[Your instructions] Rewrite the item lines below as a Markdown table with the columns Row and GABC line, starting at the line that contains "name: 58.1-7d;" and ending at the line that contains "7. Con(i)ver(i)tén(i)tur(i) ad(i)". Number each row and leave out any blank lines.

[Excerpted data]
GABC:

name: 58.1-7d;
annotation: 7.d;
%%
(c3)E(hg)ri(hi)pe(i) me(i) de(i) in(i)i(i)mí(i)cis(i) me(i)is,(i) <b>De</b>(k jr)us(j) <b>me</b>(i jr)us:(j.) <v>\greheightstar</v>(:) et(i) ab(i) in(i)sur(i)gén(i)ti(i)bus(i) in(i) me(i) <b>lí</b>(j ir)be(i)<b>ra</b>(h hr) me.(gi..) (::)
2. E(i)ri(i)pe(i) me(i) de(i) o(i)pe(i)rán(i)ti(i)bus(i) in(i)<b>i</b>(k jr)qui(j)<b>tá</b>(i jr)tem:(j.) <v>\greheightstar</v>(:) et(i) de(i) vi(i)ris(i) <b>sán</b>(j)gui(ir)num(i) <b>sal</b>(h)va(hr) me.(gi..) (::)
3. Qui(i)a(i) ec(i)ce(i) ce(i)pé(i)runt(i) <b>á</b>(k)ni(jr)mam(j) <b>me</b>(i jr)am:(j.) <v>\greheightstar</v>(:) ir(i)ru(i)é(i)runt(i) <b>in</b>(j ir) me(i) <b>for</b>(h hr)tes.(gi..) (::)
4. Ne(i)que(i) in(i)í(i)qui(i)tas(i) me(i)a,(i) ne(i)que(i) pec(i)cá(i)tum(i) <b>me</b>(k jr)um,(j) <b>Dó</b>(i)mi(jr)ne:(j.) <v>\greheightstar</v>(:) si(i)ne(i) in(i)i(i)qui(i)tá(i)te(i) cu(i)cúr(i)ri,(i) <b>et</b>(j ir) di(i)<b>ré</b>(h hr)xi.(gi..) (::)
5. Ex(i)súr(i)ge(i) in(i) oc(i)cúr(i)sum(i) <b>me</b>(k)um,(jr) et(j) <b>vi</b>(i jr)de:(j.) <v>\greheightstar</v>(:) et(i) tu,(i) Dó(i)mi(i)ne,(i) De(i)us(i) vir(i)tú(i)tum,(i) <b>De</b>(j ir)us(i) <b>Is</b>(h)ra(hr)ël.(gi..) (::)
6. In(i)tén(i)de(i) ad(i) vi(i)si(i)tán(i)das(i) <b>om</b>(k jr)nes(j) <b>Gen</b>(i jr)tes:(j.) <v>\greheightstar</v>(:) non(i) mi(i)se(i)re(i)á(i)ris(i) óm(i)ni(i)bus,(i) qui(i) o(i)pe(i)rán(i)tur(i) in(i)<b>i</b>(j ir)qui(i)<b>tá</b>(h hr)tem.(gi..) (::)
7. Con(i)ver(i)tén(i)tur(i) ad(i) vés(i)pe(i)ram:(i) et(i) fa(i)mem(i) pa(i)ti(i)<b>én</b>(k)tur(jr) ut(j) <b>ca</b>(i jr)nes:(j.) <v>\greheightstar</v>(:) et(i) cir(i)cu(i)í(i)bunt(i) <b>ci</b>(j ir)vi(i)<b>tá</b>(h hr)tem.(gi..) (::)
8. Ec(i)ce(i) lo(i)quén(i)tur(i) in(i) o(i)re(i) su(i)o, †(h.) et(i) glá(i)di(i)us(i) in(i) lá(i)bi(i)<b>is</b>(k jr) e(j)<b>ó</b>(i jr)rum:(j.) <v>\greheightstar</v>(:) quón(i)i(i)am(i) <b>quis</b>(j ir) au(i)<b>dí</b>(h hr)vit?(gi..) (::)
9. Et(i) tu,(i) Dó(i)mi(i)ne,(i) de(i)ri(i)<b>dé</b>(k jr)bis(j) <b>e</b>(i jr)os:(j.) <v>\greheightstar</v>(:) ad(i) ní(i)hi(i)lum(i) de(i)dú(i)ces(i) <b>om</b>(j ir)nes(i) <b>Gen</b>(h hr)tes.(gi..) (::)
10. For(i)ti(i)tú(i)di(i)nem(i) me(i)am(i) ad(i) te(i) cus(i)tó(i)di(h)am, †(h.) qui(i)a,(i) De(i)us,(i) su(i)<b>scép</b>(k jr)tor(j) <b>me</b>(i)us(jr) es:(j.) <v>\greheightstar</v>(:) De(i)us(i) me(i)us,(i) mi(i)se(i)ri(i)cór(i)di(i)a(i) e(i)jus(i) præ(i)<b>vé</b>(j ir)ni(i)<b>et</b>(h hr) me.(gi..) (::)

[Output for this exercise]
| Row | GABC line |
|---|---|
| 1 | name: 58.1-7d; |
| 2 | annotation: 7.d; |
| 3 | %% |
| 4 | (c3)E(hg)ri(hi)pe(i) me(i) de(i) in(i)i(i)mí(i)cis(i) me(i)is,(i) <b>De</b>(k jr)us(j) <b>me</b>(i jr)us:(j.) <v>\greheightstar</v>(:) et(i) ab(i) in(i)sur(i)gén(i)ti(i)bus(i) in(i) me(i) <b>lí</b>(j ir)be(i)<b>ra</b>(h hr) me.(gi..) (::) |
| 5 | 2. E(i)ri(i)pe(i) me(i) de(i) o(i)pe(i)rán(i)ti(i)bus(i) in(i)<b>i</b>(k jr)qui(j)<b>tá</b>(i jr)tem:(j.) <v>\greheightstar</v>(:) et(i) de(i) vi(i)ris(i) <b>sán</b>(j)gui(ir)num(i) <b>sal</b>(h)va(hr) me.(gi..) (::) |
| 6 | 3. Qui(i)a(i) ec(i)ce(i) ce(i)pé(i)runt(i) <b>á</b>(k)ni(jr)mam(j) <b>me</b>(i jr)am:(j.) <v>\greheightstar</v>(:) ir(i)ru(i)é(i)runt(i) <b>in</b>(j ir) me(i) <b>for</b>(h hr)tes.(gi..) (::) |
| 7 | 4. Ne(i)que(i) in(i)í(i)qui(i)tas(i) me(i)a,(i) ne(i)que(i) pec(i)cá(i)tum(i) <b>me</b>(k jr)um,(j) <b>Dó</b>(i)mi(jr)ne:(j.) <v>\greheightstar</v>(:) si(i)ne(i) in(i)i(i)qui(i)tá(i)te(i) cu(i)cúr(i)ri,(i) <b>et</b>(j ir) di(i)<b>ré</b>(h hr)xi.(gi..) (::) |
| 8 | 5. Ex(i)súr(i)ge(i) in(i) oc(i)cúr(i)sum(i) <b>me</b>(k)um,(jr) et(j) <b>vi</b>(i jr)de:(j.) <v>\greheightstar</v>(:) et(i) tu,(i) Dó(i)mi(i)ne,(i) De(i)us(i) vir(i)tú(i)tum,(i) <b>De</b>(j ir)us(i) <b>Is</b>(h)ra(hr)ël.(gi..) (::) |
| 9 | 6. In(i)tén(i)de(i) ad(i) vi(i)si(i)tán(i)das(i) <b>om</b>(k jr)nes(j) <b>Gen</b>(i jr)tes:(j.) <v>\greheightstar</v>(:) non(i) mi(i)se(i)re(i)á(i)ris(i) óm(i)ni(i)bus,(i) qui(i) o(i)pe(i)rán(i)tur(i) in(i)<b>i</b>(j ir)qui(i)<b>tá</b>(h hr)tem.(gi..) (::) |
| 10 | 7. Con(i)ver(i)tén(i)tur(i) ad(i) vés(i)pe(i)ram:(i) et(i) fa(i)mem(i) pa(i)ti(i)<b>én</b>(k)tur(jr) ut(j) <b>ca</b>(i jr)nes:(j.) <v>\greheightstar</v>(:) et(i) cir(i)cu(i)í(i)bunt(i) <b>ci</b>(j ir)vi(i)<b>tá</b>(h hr)tem.(gi..) (::) |